In the first half of the show, the world's foremost authority on human-animal interactions, Hal Herzog, joined Ian Punnett to discuss the complex relationships people have with animals. Herzog said he initially became interested in this field of study after meeting neighbors who engaged in cock fighting with seemingly no moral qualms about it. "I realized that their justification for fighting chickens wasn't that much different than my justification for eating them," he explained.

Herzog presented a fascinating thought experiment in ethics, his version of the trolley problem, by which he illustrated the contradictory attitudes people have concerning animals. In the problem one must choose between saving a group of animals or a human being. A person always chooses to save a member of their own species over an animal, he explained. Yet, those same people will spend fortunes to care for their pets instead of giving money to charity to save suffering humans, he added.

So why do people fall in love with some animals and hate others? According to Herzog, certain features, such as the large eyes of a baby seal, bring out a caring parental response in humans. Beady-eyed snakes, on the other hand, are almost universally disliked by people, he said. The human-animal bond may go even deeper with dogs, Herzog continued, pointing out that people have co-evolved with canines for some 14,000 to 40,000 years. Having been domesticated for so long, dogs can read human facial expressions and mimic particular behaviors, he noted.

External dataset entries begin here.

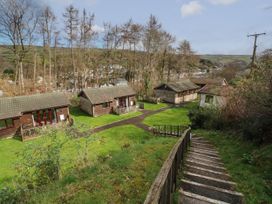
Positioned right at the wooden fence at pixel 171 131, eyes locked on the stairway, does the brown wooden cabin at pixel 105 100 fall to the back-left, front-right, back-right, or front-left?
back-right

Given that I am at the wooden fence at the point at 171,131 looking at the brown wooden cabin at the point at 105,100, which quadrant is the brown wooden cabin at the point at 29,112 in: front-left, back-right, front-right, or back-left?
front-left

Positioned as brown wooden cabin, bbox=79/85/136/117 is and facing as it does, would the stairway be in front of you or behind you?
in front

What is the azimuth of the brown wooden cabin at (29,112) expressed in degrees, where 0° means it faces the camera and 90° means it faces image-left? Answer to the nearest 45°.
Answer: approximately 315°

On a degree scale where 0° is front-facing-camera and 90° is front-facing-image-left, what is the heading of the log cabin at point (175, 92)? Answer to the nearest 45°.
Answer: approximately 315°

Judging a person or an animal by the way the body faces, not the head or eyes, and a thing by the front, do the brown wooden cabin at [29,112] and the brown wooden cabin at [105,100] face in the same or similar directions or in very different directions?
same or similar directions

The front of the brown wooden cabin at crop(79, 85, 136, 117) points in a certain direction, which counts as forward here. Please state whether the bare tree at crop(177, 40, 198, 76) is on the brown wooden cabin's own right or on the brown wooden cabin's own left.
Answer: on the brown wooden cabin's own left

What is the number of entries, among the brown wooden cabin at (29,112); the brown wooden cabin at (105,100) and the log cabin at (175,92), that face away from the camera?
0

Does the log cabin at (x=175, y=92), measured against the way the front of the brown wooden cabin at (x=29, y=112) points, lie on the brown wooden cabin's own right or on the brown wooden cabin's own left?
on the brown wooden cabin's own left

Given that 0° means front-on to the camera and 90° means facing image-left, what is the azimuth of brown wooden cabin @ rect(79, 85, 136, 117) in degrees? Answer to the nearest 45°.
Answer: approximately 315°

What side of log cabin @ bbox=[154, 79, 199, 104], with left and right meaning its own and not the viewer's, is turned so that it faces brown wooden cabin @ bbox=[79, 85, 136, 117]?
right

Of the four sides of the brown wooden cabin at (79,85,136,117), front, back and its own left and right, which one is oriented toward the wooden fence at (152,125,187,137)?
front

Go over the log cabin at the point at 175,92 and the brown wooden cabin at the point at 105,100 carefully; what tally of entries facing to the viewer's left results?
0
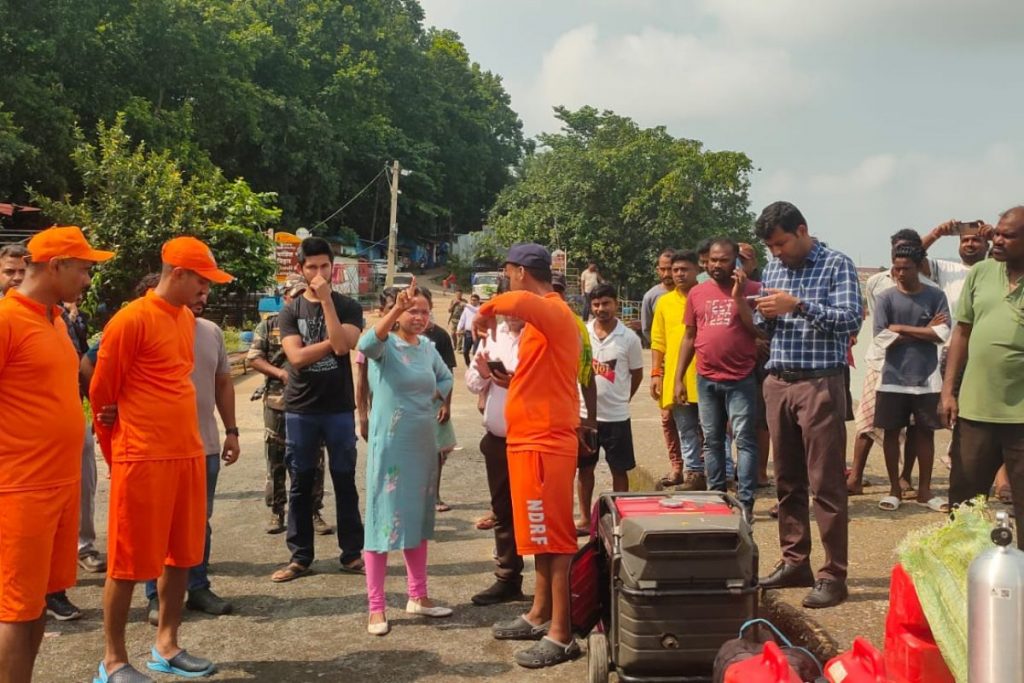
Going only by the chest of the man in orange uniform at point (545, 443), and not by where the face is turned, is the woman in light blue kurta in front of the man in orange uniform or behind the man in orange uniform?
in front

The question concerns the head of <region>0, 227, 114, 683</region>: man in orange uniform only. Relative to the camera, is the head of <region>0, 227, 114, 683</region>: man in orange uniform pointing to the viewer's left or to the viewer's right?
to the viewer's right

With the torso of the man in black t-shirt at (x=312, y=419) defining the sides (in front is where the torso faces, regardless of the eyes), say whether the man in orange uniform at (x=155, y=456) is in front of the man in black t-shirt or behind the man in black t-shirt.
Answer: in front

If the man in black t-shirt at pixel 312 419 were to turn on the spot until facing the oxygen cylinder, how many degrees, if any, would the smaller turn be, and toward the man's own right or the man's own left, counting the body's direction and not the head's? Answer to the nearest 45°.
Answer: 0° — they already face it

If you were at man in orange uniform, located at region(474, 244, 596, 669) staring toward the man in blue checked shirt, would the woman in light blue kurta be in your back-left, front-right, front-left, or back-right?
back-left

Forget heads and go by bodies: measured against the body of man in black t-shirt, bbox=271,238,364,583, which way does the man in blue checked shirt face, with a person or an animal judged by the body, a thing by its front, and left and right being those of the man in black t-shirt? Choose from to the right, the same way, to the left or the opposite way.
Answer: to the right

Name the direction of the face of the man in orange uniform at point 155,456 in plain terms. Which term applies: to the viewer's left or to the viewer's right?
to the viewer's right

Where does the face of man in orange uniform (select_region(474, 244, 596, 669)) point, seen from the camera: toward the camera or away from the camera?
away from the camera

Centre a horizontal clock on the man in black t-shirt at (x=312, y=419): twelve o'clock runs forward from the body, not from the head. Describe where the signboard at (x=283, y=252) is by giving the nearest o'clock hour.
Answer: The signboard is roughly at 6 o'clock from the man in black t-shirt.

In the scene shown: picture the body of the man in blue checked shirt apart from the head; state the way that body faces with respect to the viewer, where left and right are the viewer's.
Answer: facing the viewer and to the left of the viewer

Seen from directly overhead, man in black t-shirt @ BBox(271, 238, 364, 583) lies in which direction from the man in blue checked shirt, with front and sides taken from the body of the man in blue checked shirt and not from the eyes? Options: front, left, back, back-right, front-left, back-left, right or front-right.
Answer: front-right
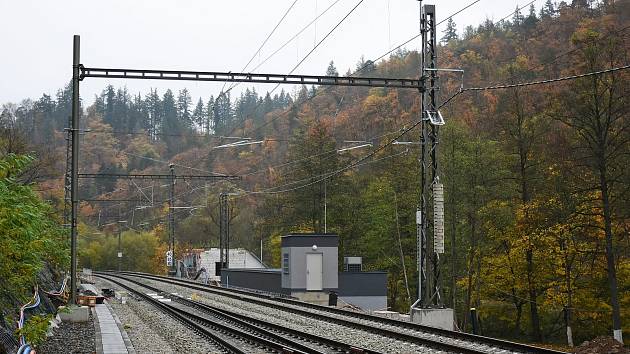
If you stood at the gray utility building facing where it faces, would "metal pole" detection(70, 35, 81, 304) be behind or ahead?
ahead

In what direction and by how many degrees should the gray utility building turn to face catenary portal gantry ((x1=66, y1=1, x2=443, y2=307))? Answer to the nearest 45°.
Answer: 0° — it already faces it

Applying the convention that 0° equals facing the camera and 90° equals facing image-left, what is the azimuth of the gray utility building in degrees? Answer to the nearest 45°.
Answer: approximately 0°

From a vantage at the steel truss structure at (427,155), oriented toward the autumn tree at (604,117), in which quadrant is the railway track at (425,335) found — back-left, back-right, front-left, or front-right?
back-right

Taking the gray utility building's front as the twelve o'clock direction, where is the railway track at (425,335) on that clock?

But dogs are not considered pets everywhere on the planet. In Asia, 25 million dogs and cats are eaten each year, Herzog revealed. What one culture considers food, another may consider taboo -- it's arbitrary, he said. "We sort of conveniently construct categories that enable us to use animals in ways that we find intuitively satisfying," he observed. Herzog also shared why he gave up fishing for sport and why he can no longer morally justify hunting. Most hunters do not kill to eat, they eat because they have killed, he said.

Researcher James Chiles provided an update on the Chilean mine rescue in the third hour. The final 90 minutes of the program was devoted to Open Lines.